Execute failed: No FileSystem for scheme “file”
org.apache.hadoop.fs.UnsupportedFileSystemException: No FileSystem for scheme “file”
at org.apache.hadoop.fs.FileSystem.getFileSystemClass(FileSystem.java:3581)

at org.knime.bigdata.fileformats.parquet.writer.ParquetKNIMEWriter.(ParquetKNIMEWriter.java:144)

This suggests that the file:// scheme is no longer registered in the Hadoop FileSystem registry used by KNIME when attempting to write Parquet files. Specifically, the error originates from:

HadoopOutputFile.fromPath()

This strongly indicates that LocalFileSystem (typically org.apache.hadoop.fs.LocalFileSystem) is missing or not properly registered in the Hadoop configuration shipped with KNIME since version 5.4.4. This would explain why Parquet export works fine in earlier versions (5.4.3 and prior), but fails in 5.4.4 and even 5.5.0.

If I were configuring Hadoop directly, I’d resolve this by setting the property:

-Dfs.file.impl=org.apache.hadoop.fs.LocalFileSystem

However, since this behavior is encapsulated within KNIME’s BigQuery integration, this may need to be patched or explicitly configured by the KNIME development team.
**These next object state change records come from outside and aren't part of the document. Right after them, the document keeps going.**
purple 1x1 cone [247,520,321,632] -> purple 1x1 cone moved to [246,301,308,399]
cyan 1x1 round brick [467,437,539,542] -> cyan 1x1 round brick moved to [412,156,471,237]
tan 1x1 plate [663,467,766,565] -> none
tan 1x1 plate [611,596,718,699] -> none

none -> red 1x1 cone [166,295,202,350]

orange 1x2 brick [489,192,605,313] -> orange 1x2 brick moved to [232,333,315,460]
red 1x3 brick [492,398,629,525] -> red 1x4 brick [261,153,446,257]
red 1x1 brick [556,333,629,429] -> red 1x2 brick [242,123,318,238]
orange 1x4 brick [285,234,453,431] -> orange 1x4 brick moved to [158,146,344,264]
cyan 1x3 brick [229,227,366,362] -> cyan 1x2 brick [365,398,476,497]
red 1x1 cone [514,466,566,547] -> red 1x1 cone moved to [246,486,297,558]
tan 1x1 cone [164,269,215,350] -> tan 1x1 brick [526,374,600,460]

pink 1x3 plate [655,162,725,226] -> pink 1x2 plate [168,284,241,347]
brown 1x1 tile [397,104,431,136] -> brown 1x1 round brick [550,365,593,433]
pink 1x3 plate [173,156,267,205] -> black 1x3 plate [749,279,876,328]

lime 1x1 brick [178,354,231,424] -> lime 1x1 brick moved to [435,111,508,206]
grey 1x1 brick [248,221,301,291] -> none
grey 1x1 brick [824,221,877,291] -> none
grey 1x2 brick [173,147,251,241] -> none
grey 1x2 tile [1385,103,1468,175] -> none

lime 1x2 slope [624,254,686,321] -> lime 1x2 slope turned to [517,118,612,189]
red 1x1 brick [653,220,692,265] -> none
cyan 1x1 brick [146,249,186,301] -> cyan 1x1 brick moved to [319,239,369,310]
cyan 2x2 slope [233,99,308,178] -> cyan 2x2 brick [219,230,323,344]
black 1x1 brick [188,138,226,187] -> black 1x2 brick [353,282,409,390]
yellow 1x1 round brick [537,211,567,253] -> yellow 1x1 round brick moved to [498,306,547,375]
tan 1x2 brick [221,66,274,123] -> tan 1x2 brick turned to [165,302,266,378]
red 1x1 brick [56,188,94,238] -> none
Let me know if you’d like me to share a minimal workflow or further logs to help replicate the issue.

1 Like

Hello @JaimeAlzx ,

thanks for reporting the problem and sorry for the inconveniences. This has already been reported here and will be fixed with version 5.5.1 and 5.4.5 of the KNIME Analytics Platform.

Bye
Tobias

1 Like

Thanks! This is really helpful. My main data architecture relies on writing Parquet files. Using CSV has been problematic due to JSON structures and other formats that tend to change their properties when uploaded. I’ll stay tuned for any updates. You’re the best!